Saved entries

+--

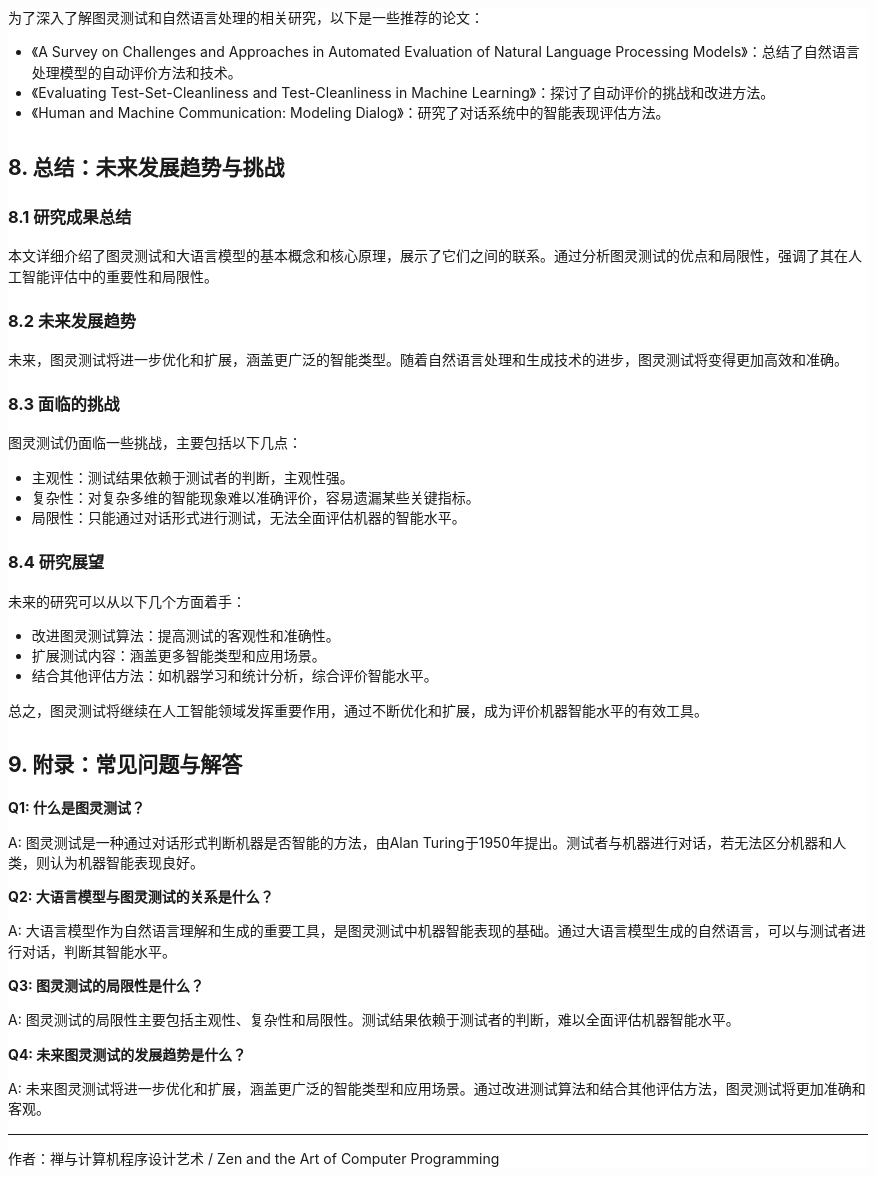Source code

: 为了深入了解图灵测试和自然语言处理的相关研究，以下是一些推荐的论文：

- 《A Survey on Challenges and Approaches in Automated Evaluation of Natural Language Processing Models》：总结了自然语言处理模型的自动评价方法和技术。
- 《Evaluating Test-Set-Cleanliness and Test-Cleanliness in Machine Learning》：探讨了自动评价的挑战和改进方法。
- 《Human and Machine Communication: Modeling Dialog》：研究了对话系统中的智能表现评估方法。

## 8. 总结：未来发展趋势与挑战

### 8.1 研究成果总结

本文详细介绍了图灵测试和大语言模型的基本概念和核心原理，展示了它们之间的联系。通过分析图灵测试的优点和局限性，强调了其在人工智能评估中的重要性和局限性。

### 8.2 未来发展趋势

未来，图灵测试将进一步优化和扩展，涵盖更广泛的智能类型。随着自然语言处理和生成技术的进步，图灵测试将变得更加高效和准确。

### 8.3 面临的挑战

图灵测试仍面临一些挑战，主要包括以下几点：

- 主观性：测试结果依赖于测试者的判断，主观性强。
- 复杂性：对复杂多维的智能现象难以准确评价，容易遗漏某些关键指标。
- 局限性：只能通过对话形式进行测试，无法全面评估机器的智能水平。

### 8.4 研究展望

未来的研究可以从以下几个方面着手：

- 改进图灵测试算法：提高测试的客观性和准确性。
- 扩展测试内容：涵盖更多智能类型和应用场景。
- 结合其他评估方法：如机器学习和统计分析，综合评价智能水平。

总之，图灵测试将继续在人工智能领域发挥重要作用，通过不断优化和扩展，成为评价机器智能水平的有效工具。

## 9. 附录：常见问题与解答

**Q1: 什么是图灵测试？**

A: 图灵测试是一种通过对话形式判断机器是否智能的方法，由Alan Turing于1950年提出。测试者与机器进行对话，若无法区分机器和人类，则认为机器智能表现良好。

**Q2: 大语言模型与图灵测试的关系是什么？**

A: 大语言模型作为自然语言理解和生成的重要工具，是图灵测试中机器智能表现的基础。通过大语言模型生成的自然语言，可以与测试者进行对话，判断其智能水平。

**Q3: 图灵测试的局限性是什么？**

A: 图灵测试的局限性主要包括主观性、复杂性和局限性。测试结果依赖于测试者的判断，难以全面评估机器智能水平。

**Q4: 未来图灵测试的发展趋势是什么？**

A: 未来图灵测试将进一步优化和扩展，涵盖更广泛的智能类型和应用场景。通过改进测试算法和结合其他评估方法，图灵测试将更加准确和客观。

---

作者：禅与计算机程序设计艺术 / Zen and the Art of Computer Programming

+--

Task description:
The answer should be a single number: how many lines in the entries contain "Machine".

Result of the task:
2